The issue of street names in Israel is a complex and fascinating one. In many cases Zionist street names can be seen as less controversial and more legitimate. There are actual heros commemorated in the street of French Hill. One street is named after the rebels of the Warsaw Ghetto, another is named for other Partisans of WWII. Another street in the neighborhood is named after the “Haganah,” an armed Zionist organization and predecessor of the IDF that is less known to have used actual terrorist techniques.

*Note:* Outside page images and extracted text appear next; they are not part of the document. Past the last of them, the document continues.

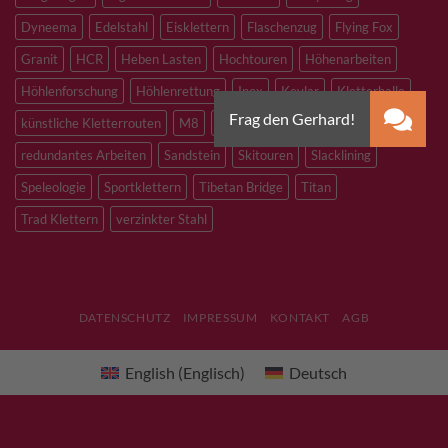
Dyneema
Edelstahl
Eisklettern
Flaschenzug
Flying Fox
Granit
HCR
Heben Lasten
Hochtouren
Höhenarbeiten
Höhlenforschung
Höhlenrettung
Inox
Kevlar
Kletterhalle
künstliche Kletterrouten
M8
M10
M12
Notfall
PLX
redundantes Arbeiten
Sandstein
Skitouren
Slacklining
Speleologie
Sportklettern
Tibetan Bridge
Titan
Trad Klettern
verzinkter Stahl
DATENSCHUTZ
IMPRESSUM
KONTAKT
AGB
English
(
Englisch
)
Deutsch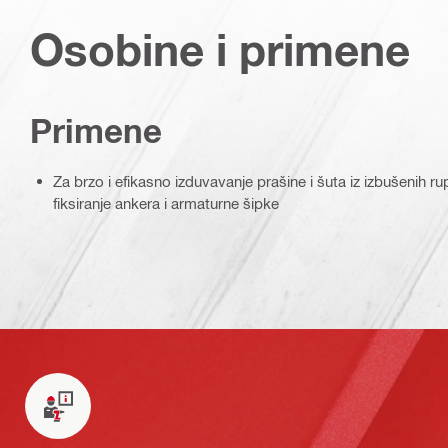
Osobine i primene
Primene
Za brzo i efikasno izduvavanje prašine i šuta iz izbušenih r
fiksiranje ankera i armaturne šipke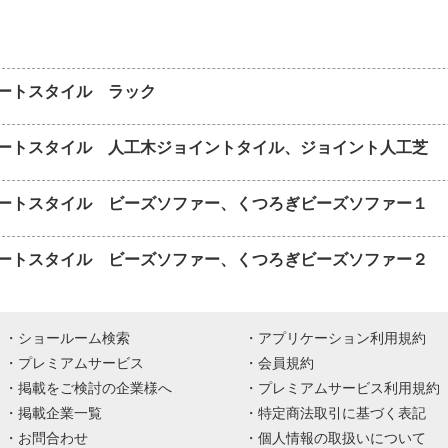
ートスタイル ラック
ートスタイル 人工木ジョイントタイル、ジョイント人工芝
ートスタイル ビーズソファー、くつろぎビーズソファー１
ートスタイル ビーズソファー、くつろぎビーズソファー２
ショールーム検索
アプリケーション利用規約
プレミアムサービス
会員規約
掲載をご検討の企業様へ
プレミアムサービス利用規約
掲載企業一覧
特定商法取引に基づく表記
お問合わせ
個人情報の取扱いについて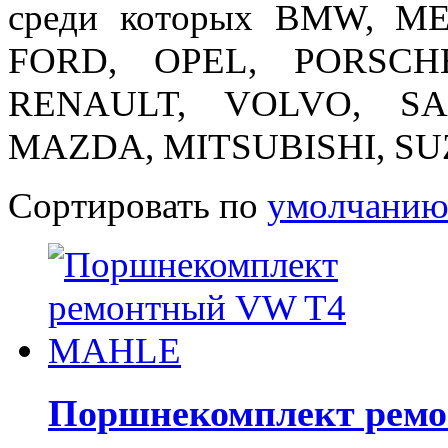
среди которых BMW, M
FORD, OPEL, PORSCH
RENAULT, VOLVO, S
MAZDA, MITSUBISHI, SUZ
Сортировать по
умолчани
Поршнекомплект рем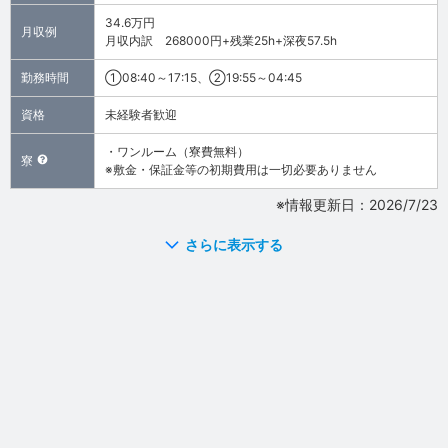
34.6万円
月収例
月収内訳 268000円+残業25h+深夜57.5h
勤務時間
①08:40～17:15、②19:55～04:45
資格
未経験者歓迎
・ワンルーム（寮費無料）
寮
※敷金・保証金等の初期費用は一切必要ありません
※情報更新日：2026/7/23
さらに表示する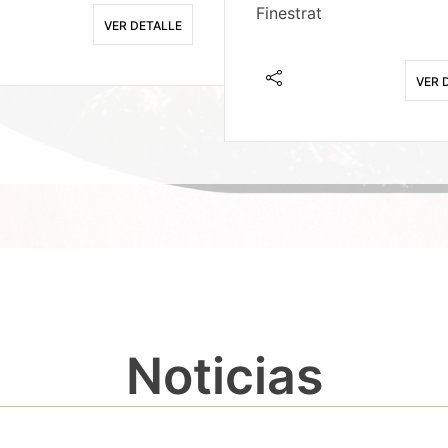
Finestrat
VER DETALLE
VER 
Noticias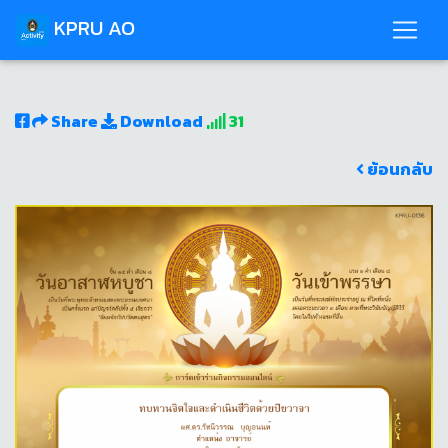
KPRU AO
Share
Download
31
ย้อนกลับ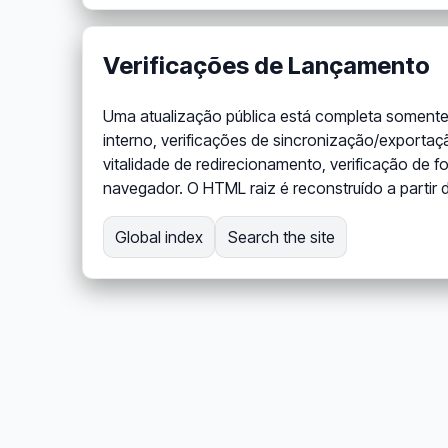
Verificações de Lançamento
Uma atualização pública está completa somente 
interno, verificações de sincronização/exportaçã
vitalidade de redirecionamento, verificação de f
navegador. O HTML raiz é reconstruído a partir
Global index
Search the site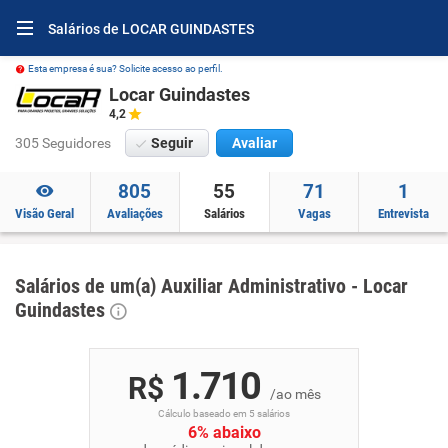
Salários de LOCAR GUINDASTES
Esta empresa é sua? Solicite acesso ao perfil.
Locar Guindastes
4,2
305 Seguidores
Seguir
Avaliar
805
55
71
1
Visão Geral
Avaliações
Salários
Vagas
Entrevista
Salários de um(a) Auxiliar Administrativo - Locar
Guindastes
1.710
R$
/ao mês
Cálculo baseado em 5 salários
6% abaixo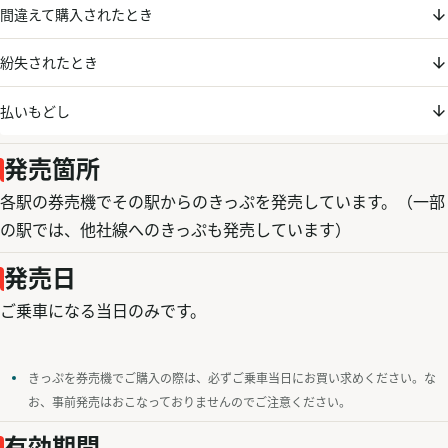
間違えて購入されたとき
紛失されたとき
払いもどし
発売箇所
各駅の券売機でその駅からのきっぷを発売しています。（一部
の駅では、他社線へのきっぷも発売しています）
発売日
ご乗車になる当日のみです。
きっぷを券売機でご購入の際は、必ずご乗車当日にお買い求めください。な
お、事前発売はおこなっておりませんのでご注意ください。
有効期間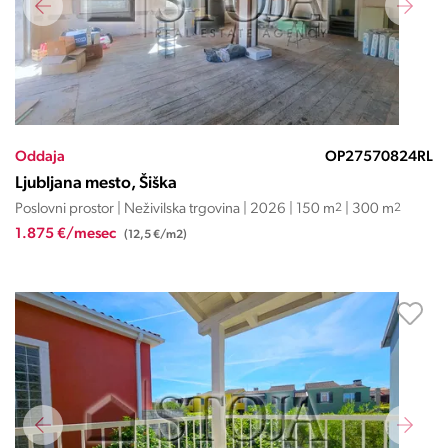
Oddaja
OP27570824RL
Ljubljana mesto, Šiška
Poslovni prostor | Neživilska trgovina | 2026 | 150 m
2
| 300 m
2
1.875 €/mesec
(12,5 €/m2)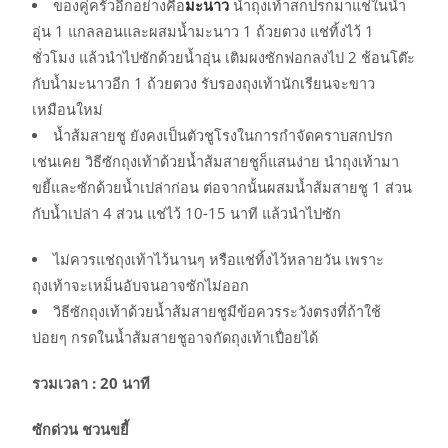
ของคู่ครัวอีกอย่างคือ
มะนาว
นำถุงเท้าสกปรกมาแช่ในน้ำ
อุ่น 1 แกลลอนและผสมน้ำมะนาว 1 ถ้วยตวง แช่ทิ้งไว้ 1
ชั่วโมง แล้วนำไปซักด้วยน้ำอุ่น เติมผงซักฟอกลงไป 2 ช้อนโต๊ะ
กับน้ำมะนาวอีก 1 ถ้วยตวง รับรองถุงเท้านักเรียนจะขาว
เหมือนใหม่
น้ำส้มสายชู ยังคงเป็นตัวชูโรงในการกำจัดคราบสกปรก
เช่นเคย วิธีซักถุงเท้าด้วยน้ำส้มสายชูก็แสนง่าย นำถุงเท้ามา
ขยี้และซักด้วยน้ำเปล่าก่อน ต่อจากนั้นผสมน้ำส้มสายชู 1 ส่วน
กับน้ำเปล่า 4 ส่วน แช่ไว้ 10-15 นาที แล้วนำไปซัก
ไม่ควรแช่ถุงเท้าไว้นานๆ หรือแช่ทิ้งไว้หลายวัน เพราะ
ถุงเท้าจะเหม็นอับจนอาจซักไม่ออก
วิธีซักถุงเท้าด้วยน้ำส้มสายชูมีข้อควรระวังตรงที่ถ้าใช้
บ่อยๆ กรดในน้ำส้มสายชูอาจกัดถุงเท้าเปื่อยได้
รวมเวลา :
20
นาที
ซักด่วน ชวนขยี้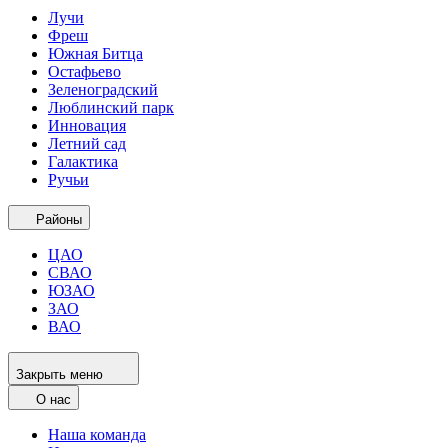
Лучи
Фреш
Южная Битца
Остафьево
Зеленоградский
Люблинский парк
Инновация
Летний сад
Галактика
Ручьи
Районы
ЦАО
СВАО
ЮЗАО
ЗАО
ВАО
Закрыть меню
О нас
Наша команда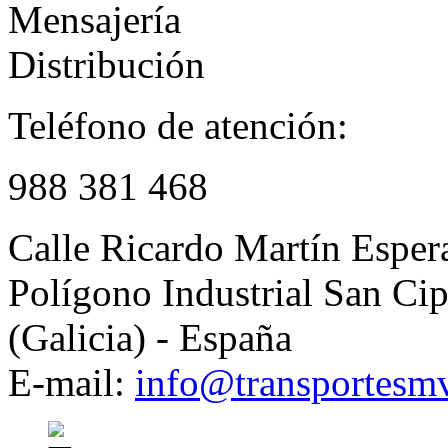
Mensajería
Distribución
Teléfono de atención:
988 381 468
Calle Ricardo Martín Esper
Polígono Industrial San Ci
(Galicia) - España
E-mail:
info@transportesm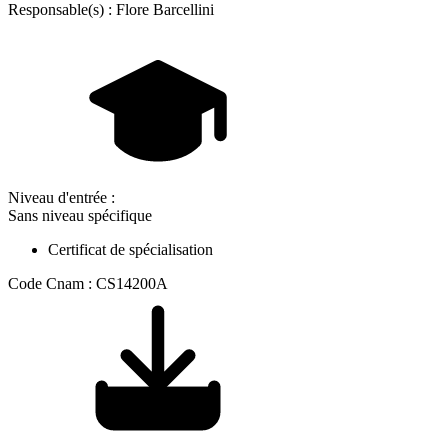
Responsable(s) : Flore Barcellini
Niveau d'entrée :
Sans niveau spécifique
Certificat de spécialisation
Code Cnam : CS14200A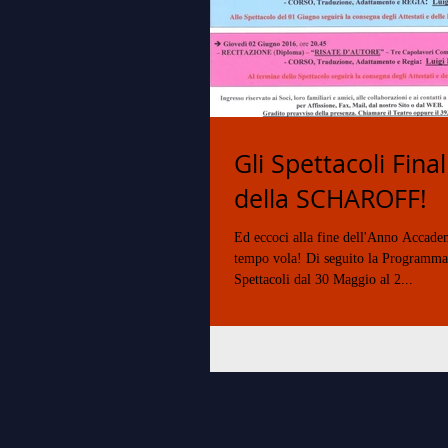
Gli Spettacoli Fina
della SCHAROFF!
Ed eccoci alla fine dell'Anno Accade
tempo vola! Di seguito la Programma
Spettacoli dal 30 Maggio al 2...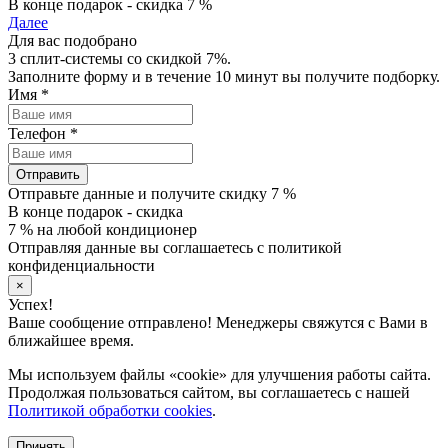
В конце подарок - скидка 7 %
Далее
Для вас подобрано
3 сплит-системы со скидкой 7%.
Заполните форму и в течение 10 минут вы получите подборку.
Имя
*
Телефон
*
Отправить
Отправьте данные и получите скидку 7 %
В конце подарок - скидка
7 % на любой кондиционер
Отправляя данные вы соглашаетесь с политикой
конфиденциальности
×
Успех!
Ваше сообщение отправлено! Менеджеры свяжутся с Вами в
ближайшее время.
Мы используем файлы «cookie» для улучшения работы сайта.
Продолжая пользоваться сайтом, вы соглашаетесь с нашей
Политикой обработки cookies
.
Принять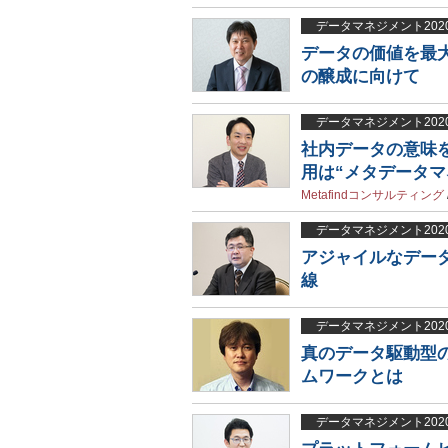
データマネジメント202
データの価値を最
の醸成に向けて
データマネジメント202
社内データの意味
用は“メタデータマ
Metafindコンサルティング
データマネジメント202
アジャイルなデー
線
データマネジメント202
真のデータ駆動型
ムワークとは
データマネジメント202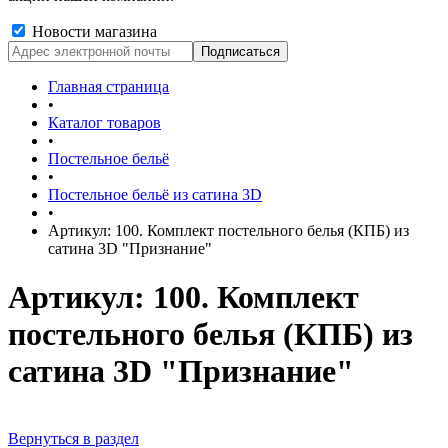
Новости магазина
Главная страница
•
Каталог товаров
•
Постельное бельё
•
Постельное бельё из сатина 3D
•
Артикул: 100. Комплект постельного белья (КПБ) из
сатина 3D "Признание"
Артикул: 100. Комплект
постельного белья (КПБ) из
сатина 3D "Признание"
Вернуться в раздел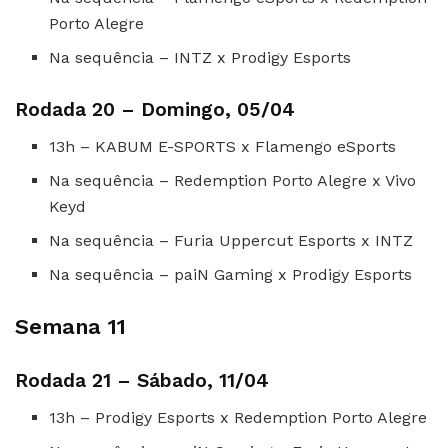
Porto Alegre
Na sequência – INTZ x Prodigy Esports
Rodada 20 – Domingo, 05/04
13h – KABUM E-SPORTS x Flamengo eSports
Na sequência – Redemption Porto Alegre x Vivo
Keyd
Na sequência – Furia Uppercut Esports x INTZ
Na sequência – paiN Gaming x Prodigy Esports
Semana 11
Rodada 21 – Sábado, 11/04
13h – Prodigy Esports x Redemption Porto Alegre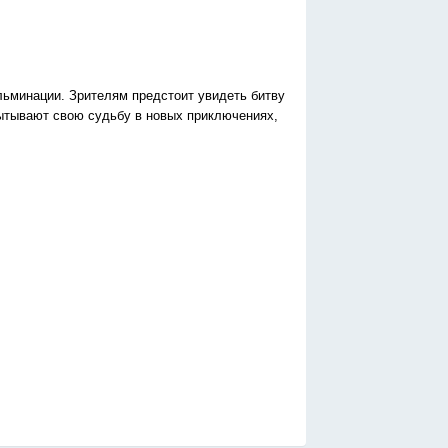
льминации. Зрителям предстоит увидеть битву
пытывают свою судьбу в новых приключениях,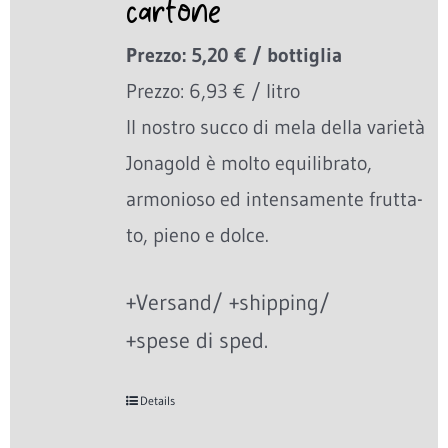
cartone
Prezzo: 5,20 € / bottiglia
Prezzo: 6,93 € / litro
Il nostro succo di mela della varietà
Jonagold è molto equilibrato,
armonioso ed intensamente frutta-
to, pieno e dolce.
+Versand/ +shipping/
+spese di sped.
Details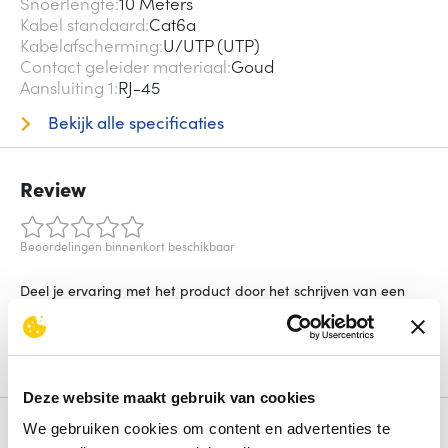
Snoerlengte
10 Meters
Kabel standaard
Cat6a
Kabelafscherming
U/UTP (UTP)
Contact geleider materiaal
Goud
Aansluiting 1
RJ-45
Bekijk alle specificaties
Review
Beoordelingen binnenkort beschikbaar
Deel je ervaring met het product door het schrijven van een
review.
Schrijf een review
Deze website maakt gebruik van cookies
We gebruiken cookies om content en advertenties te
Alternatieven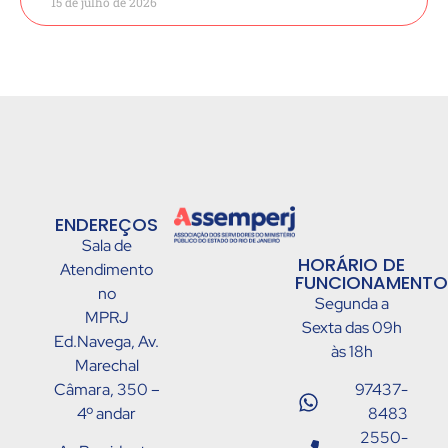
15 de julho de 2026
ENDEREÇOS
Sala de
HORÁRIO DE
Atendimento
FUNCIONAMENTO
no
Segunda a
MPRJ
Sexta das 09h
Ed.Navega, Av.
às 18h
Marechal
Câmara, 350 –
97437-
4º andar
8483
2550-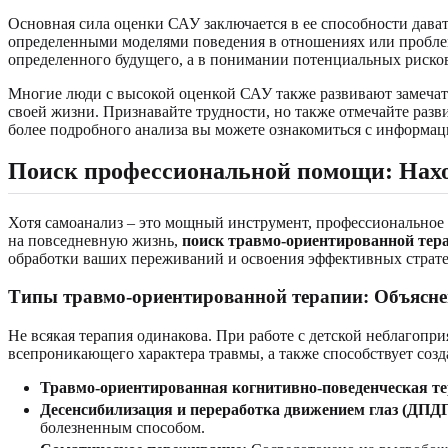
Основная сила оценки САУ заключается в ее способности давать
определенными моделями поведения в отношениях или пробле
определенного будущего, а в понимании потенциальных рисков
Многие люди с высокой оценкой САУ также развивают замечат
своей жизни. Признавайте трудности, но также отмечайте разв
более подробного анализа вы можете ознакомиться с информа
Поиск профессиональной помощи: Нахо
Хотя самоанализ – это мощный инструмент, профессиональное 
на повседневную жизнь,
поиск травмо-ориентированной тер
обработки ваших переживаний и освоения эффективных страт
Типы травмо-ориентированной терапии: Объясне
Не всякая терапия одинакова. При работе с детской неблагопр
всепроникающего характера травмы, а также способствует соз
Травмо-ориентированная когнитивно-поведенческая т
Десенсибилизация и переработка движением глаз (ДПДГ
болезненным способом.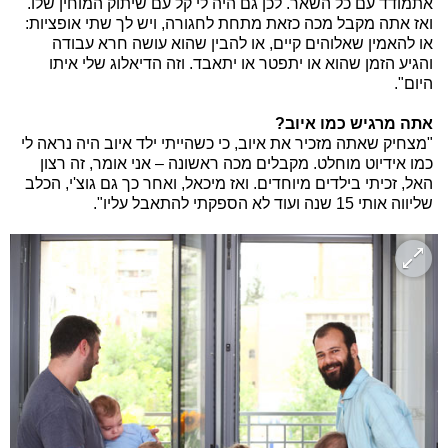
אתמודד עם כל השאר. לכן גם היה לי קל עם שיתוק המוחין שלו.
ואז אתה מקבל מכה כזאת מתחת לחגורה, ויש לך שתי אופציות:
או להאמין שאלוהים קיים, או להבין שהוא עושה חרא עבודה
והגיע הזמן שהוא או יתפטר או יתאבד. וזה הדיאלוג שלי איתו
היום".
אתה מרגיש כמו איוב?
"מצחיק שאתה מזכיר את איוב, כי כשהייתי ילד איוב היה נראה לי
כמו אידיוט מוחלט. מקבלים מכה ראשונה – אני אומר, זה רצון
האל, זכיתי בילדים מיוחדים. ואז מיכאל, ואחר כך גם גוצ'י, הכלב
שליווה אותי 15 שנה ועוד לא הספקתי להתאבל עליו".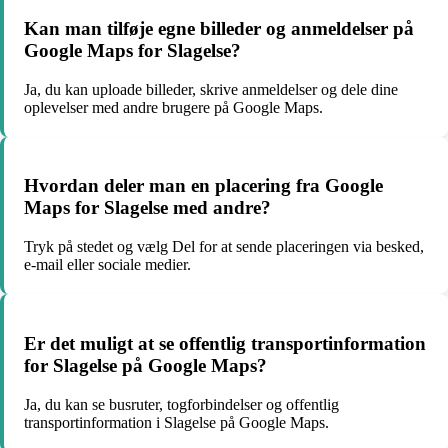
Kan man tilføje egne billeder og anmeldelser på
Google Maps for Slagelse?
Ja, du kan uploade billeder, skrive anmeldelser og dele dine
oplevelser med andre brugere på Google Maps.
Hvordan deler man en placering fra Google
Maps for Slagelse med andre?
Tryk på stedet og vælg Del for at sende placeringen via besked,
e-mail eller sociale medier.
Er det muligt at se offentlig transportinformation
for Slagelse på Google Maps?
Ja, du kan se busruter, togforbindelser og offentlig
transportinformation i Slagelse på Google Maps.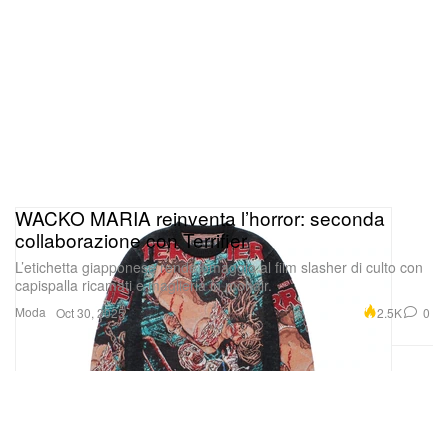
WACKO MARIA reinventa l’horror: seconda
collaborazione con Terrifier
L’etichetta giapponese rende omaggio al film slasher di culto con
capispalla ricamati e maglieria in mohair.
Moda
2.5K
0
Oct 30, 2025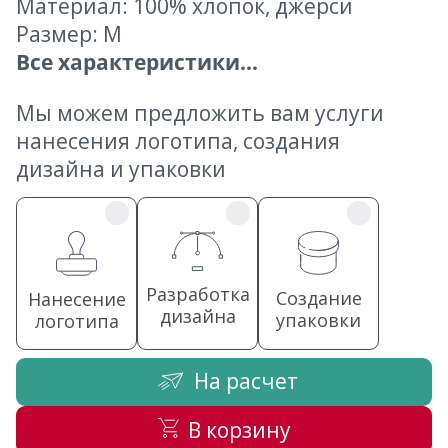
Материал: 100% хлопок, джерси
Размер: M
Все характеристики...
Мы можем предложить вам услуги
нанесения логотипа, создания
дизайна и упаковки
Разработка
Создание
Нанесение
дизайна
упаковки
логотипа
На расчет
В корзину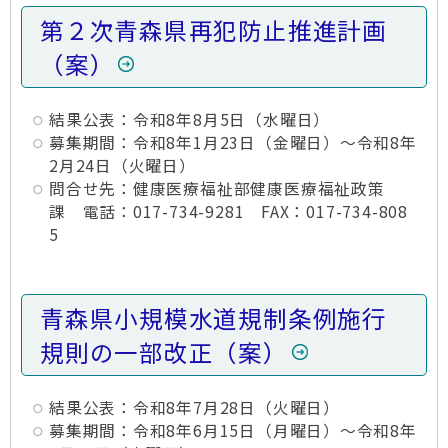
第２次青森県再犯防止推進計画
（案）
結果公表：令和8年8月5日（水曜日）
募集期間：令和8年1月23日（金曜日）～令和8年
2月24日（火曜日）
問合せ先：健康医療福祉部健康医療福祉政策
課 電話：017-734-9281 FAX：017-734-808
5
青森県小規模水道規制条例施行
規則の一部改正（案）
結果公表：令和8年7月28日（火曜日）
募集期間：令和8年6月15日（月曜日）～令和8年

However, many street names in the older cities were changed after 1948 and given deliberately provocative Zionist names. At least two streets in Israel (in Ashkelon and Or Yehuda) are named after preacher of racism, Rabbi Meir Kahane, but more subtle choices carry nearly as much charge. Butrus St., one of the major streets of Jaffa, was renamed Raziel St. after David Raziel, the fourth commander of the Etzel. To the best of our knowledge, Kahane never directly killed a human being. Raziel has, and he is known for shifting the focus of the “Irgun” from actions against the British to retaliatory terrorist acts against Arabs.

Deeper in Jaffa, in neighborhoods where nearly only Arabic is spoken, the streets have mostly been named after East European rabbis, or given such whimsical names as “Lovers of Israel Street.” The residents of these neighborhood have less iconoclastic toil ahead of them. They can hardly be expected to care much who the Rabbi from Kutzk is, and love for Israel doesn’t come easy when the border patrol policemen roll through your neglected, dirty neighborhood, yelling at you and abusing you.

For us Israelis, who grew up in the twilight between truth and fiction, the challenge is daily. I can only wish that Palestinians soon to be born on similarly named streets in an independent state of Palestine, will be somehow inspired in years to come, whether by works of art or by simple love of peace, to give violent street signs a second glance.